Die Geschichte beginnt ganz normal. Die bis jetzt noch ziemlich kleine Gruppe, die einen kleinen Teil des Glashouse bevölkert, hat nicht viel zu tun. Hier und da kommen sogar kleine Zweifel auf, was die Göttin so unruhig gemacht hat, doch natürlich wagt niemand es auszusprechen- ob aus Respekt oder tiefer Dankbarkeit. Doch plötzlich häufen sich die Vorfälle. Seltsame Erschienung, überzeugend aus göttlicher Schöpfung, tyrannisieren immer mehr Menschen. Der Glaube an die Beschützer im Himmerl beginnt ganz langsam zu wanken. Bis jetzt konnten die Jünger noch jeden Vorfall beenden, bevor er eskalierte. Doch nur sie wissen die schreckliche Wahrheit dahinter.

Vater, der größte und mächtigste Gott von allen, zu mächtig um selbst einem Menschen im Traum zu begegnen, war mit der Zeit ängstlich geworden. Sein große Macht war gepaart mit der Angst, der Angst, dass jemand ihn beneiden könnte. Angst vor einer Meuterei. Er wurde mit der Zeit immer paranoider, vertraute den Menschen und den adneren Göttern immer weniger, obwohl sie doch zum Teil seine eigenen Schöpfungen waren.
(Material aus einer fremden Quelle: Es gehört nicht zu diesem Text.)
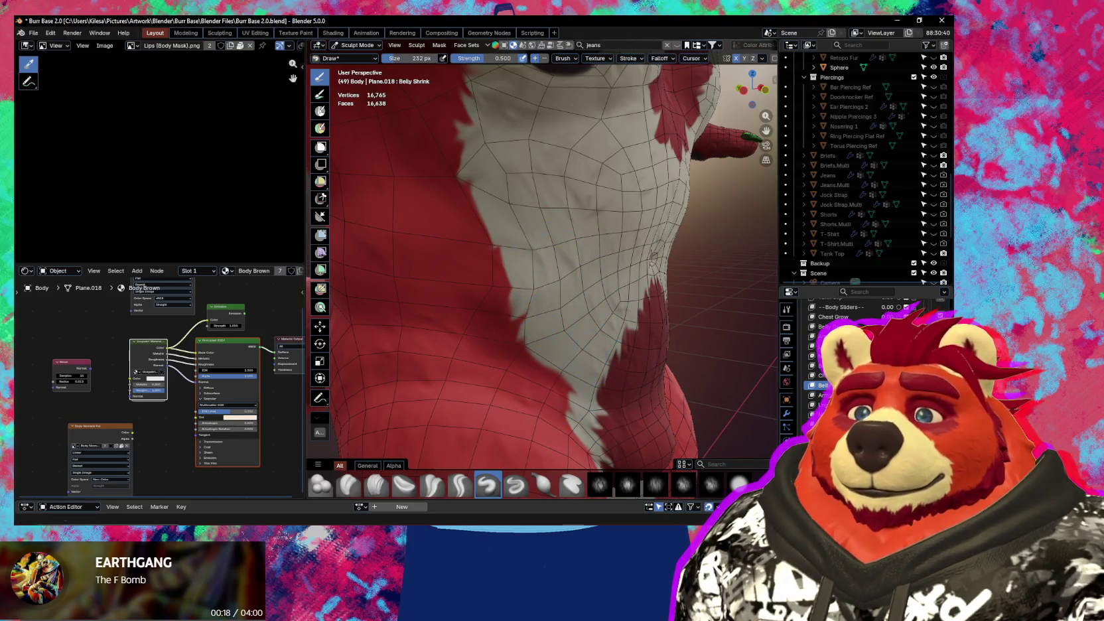
- Bring the YouTube Music app forward and scroll through it
{"action": "key", "text": "alt+Tab"}
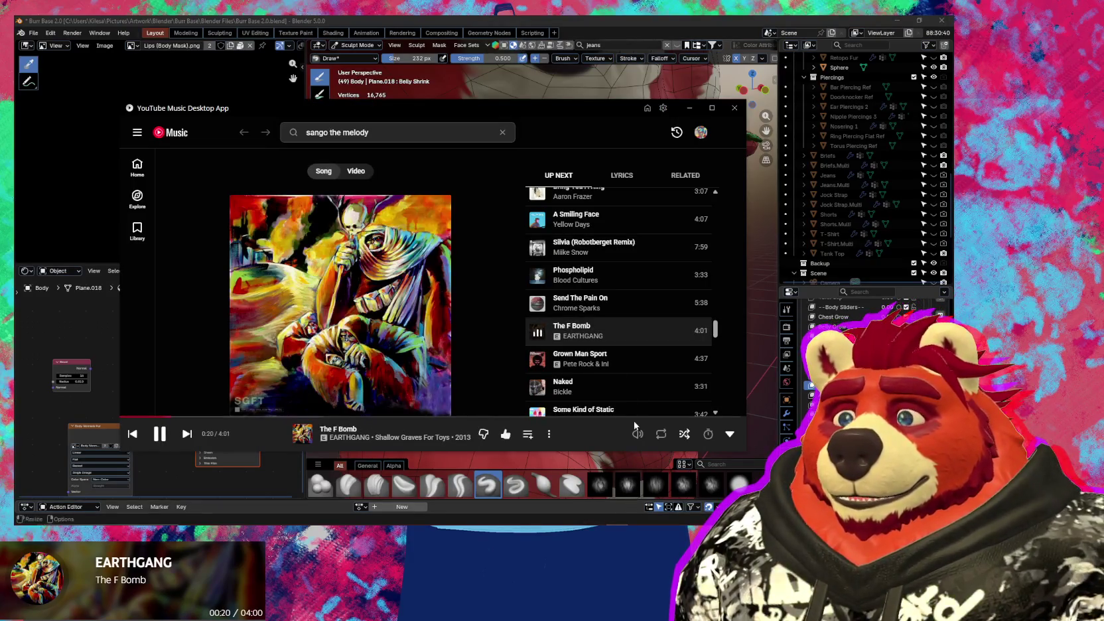
{"action": "scroll", "coordinate": [652, 369], "scroll_direction": "down", "scroll_amount": 1}
{"action": "scroll", "coordinate": [627, 316], "scroll_direction": "down", "scroll_amount": 2}
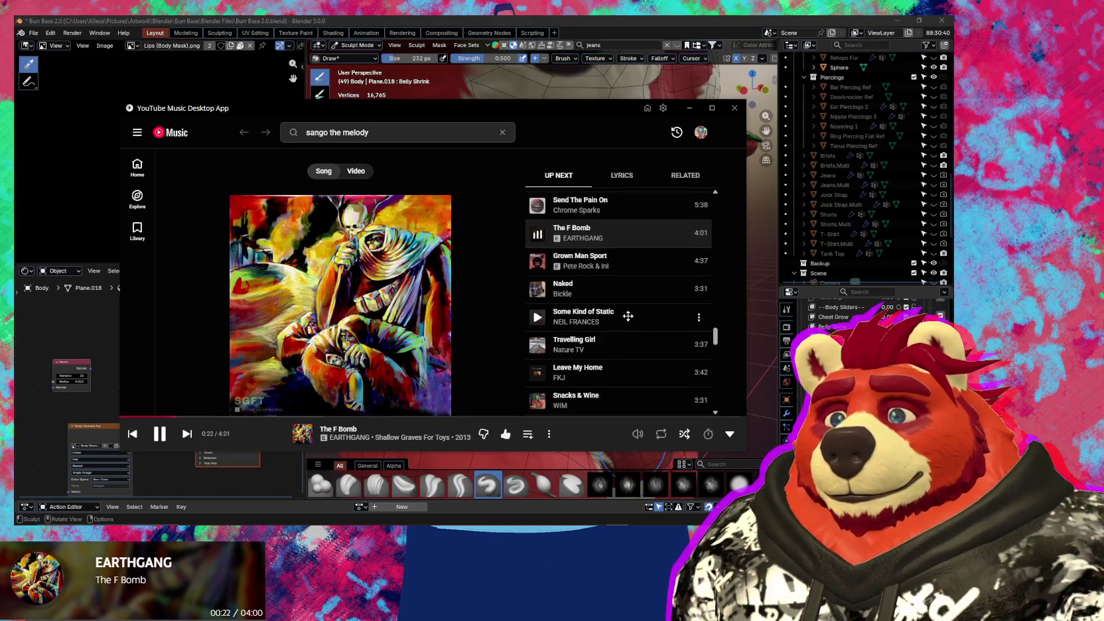
{"action": "mouse_move", "coordinate": [563, 288]}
Kleine harmlose Zeichen nahm er bald als Anzeichen eines drohenden Putsch.

So kam es, dass er eine eigene Dimension seiner Tochter Hora stahl. Ein gigantischer Saal, über und über mit Spiegel besetzt, bis zur Decke. Und in jedem dieser magischen Spiegel ist ein Mensch abgebildet. Er beobachtet jede Person. Sieht nur sie in einem Spiegel, für jeden ein einziges, prachtvolles Stück Glas. Schon lange verschloss er sich dort in dem Raum, psychisch immer mehr verwarlost. Sobald ein Mensch nur etwas falsches sagt, etwas gegen seine Gewohnheiten tut, schickt er nun allerlei schreckliche Katastrophen in aller Form und Art in diese Welt, völlig wiir vor Angst. Dass er dabei die Schuld auf die anderen Götter abwälzt und sich ein Krieg zwischen Göttern und irdischen Wesen anbahnen könnte, ist Vater vollkommen egal.
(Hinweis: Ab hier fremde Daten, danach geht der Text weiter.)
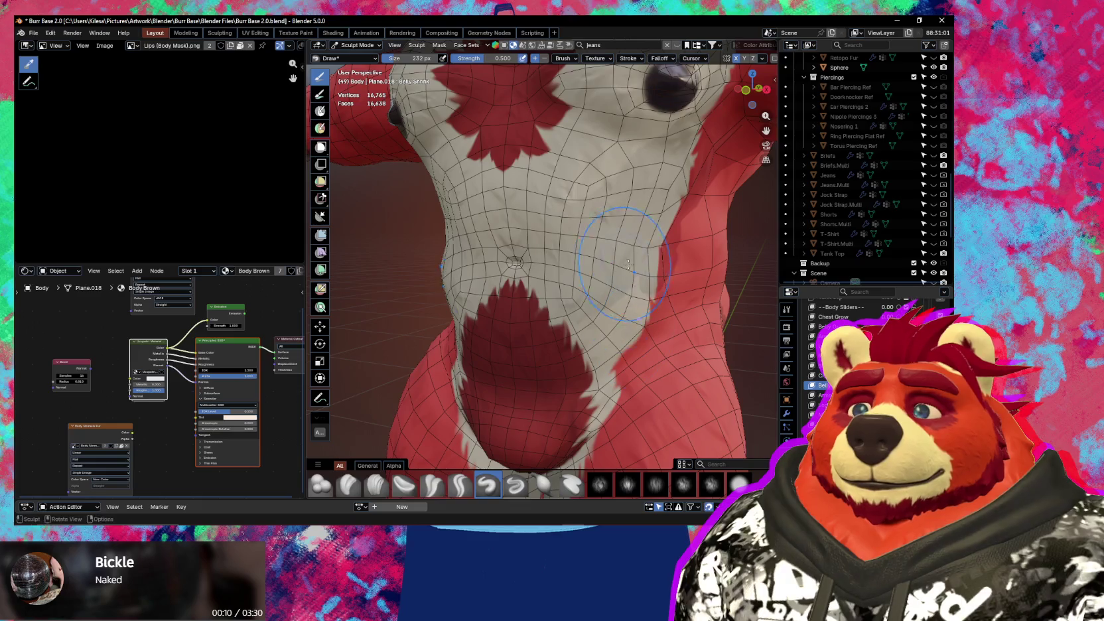
{"action": "mouse_move", "coordinate": [629, 264]}
{"action": "middle_mouse_down"}
{"action": "mouse_move", "coordinate": [665, 242]}
{"action": "mouse_move", "coordinate": [642, 242]}
{"action": "mouse_move", "coordinate": [655, 272]}
{"action": "mouse_move", "coordinate": [624, 286]}
{"action": "middle_mouse_up"}
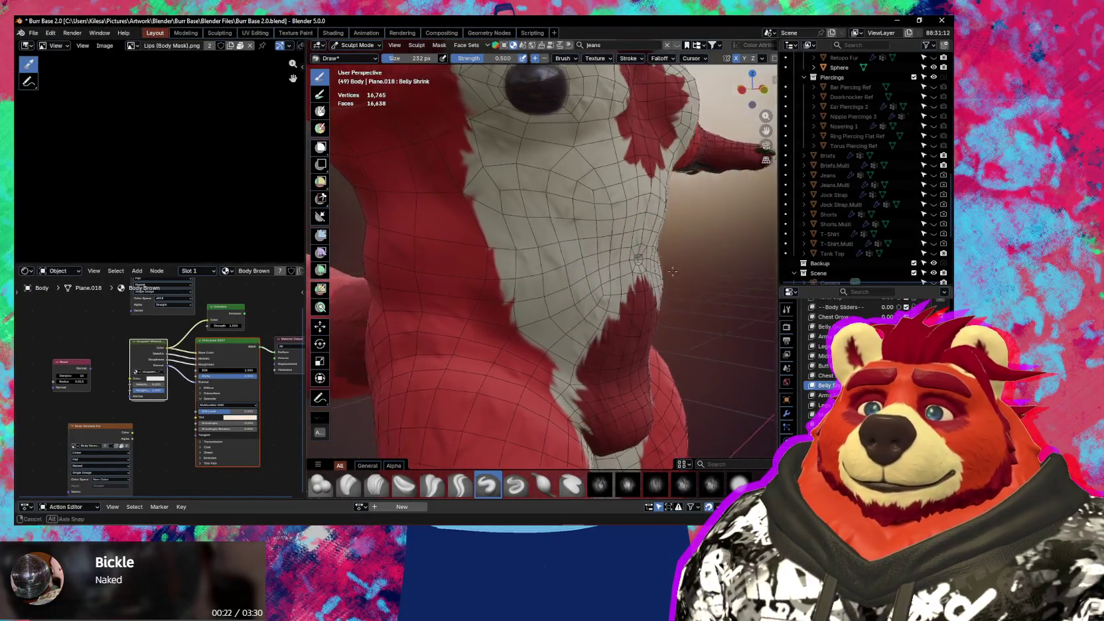
{"action": "mouse_move", "coordinate": [622, 256]}
{"action": "middle_mouse_down"}
{"action": "mouse_move", "coordinate": [671, 263]}
{"action": "mouse_move", "coordinate": [601, 283]}
{"action": "middle_mouse_up"}
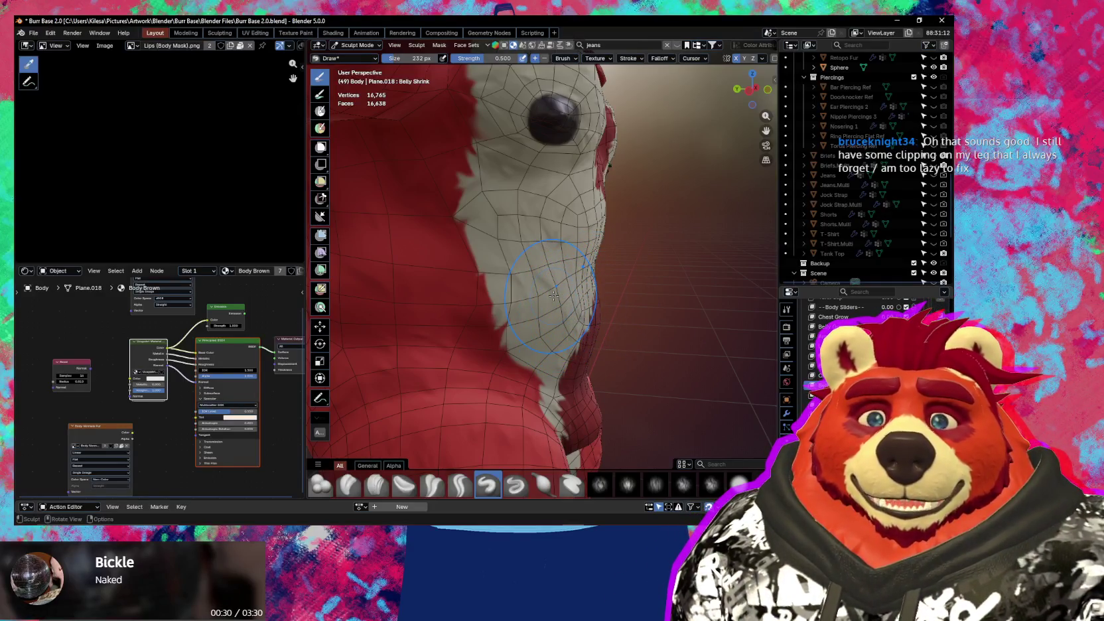
{"action": "scroll", "coordinate": [552, 326], "scroll_direction": "down", "scroll_amount": 6}
{"action": "middle_click_drag", "start_coordinate": [552, 327], "coordinate": [753, 385]}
Jedoch, durch einen den Jüngern nicht bekannnter Grund, kann er nur Menschen in den Spiegeln sehen, die sich ihrer eigenen Vergangenheit bewusst sind. Denn nur vollständige Menschen zeigen die Spiegel. Das ist der Grund für Horas handeln. der Versuch die Welt wenisgtens ein wenig vor dem Wahnsinn zu schützen. Doch die Fragen bleiben. Wie soll es weiter gehen? Was soll noch geschehen?

Und was passiert, wenn Vater erfährt, dass eine geheime Untergrundgruppe, geleitet und versteckt von seiner für ihn vertrauensunwürdigen Tochter Hora, seine Pläne auf Rache durchkreuzt? Das wäre das Ende...





Denn es ist einfach seiner Vergangenheit einmal zu entfliehen...

...doch auf Dauer ist es schlicht unmöglich...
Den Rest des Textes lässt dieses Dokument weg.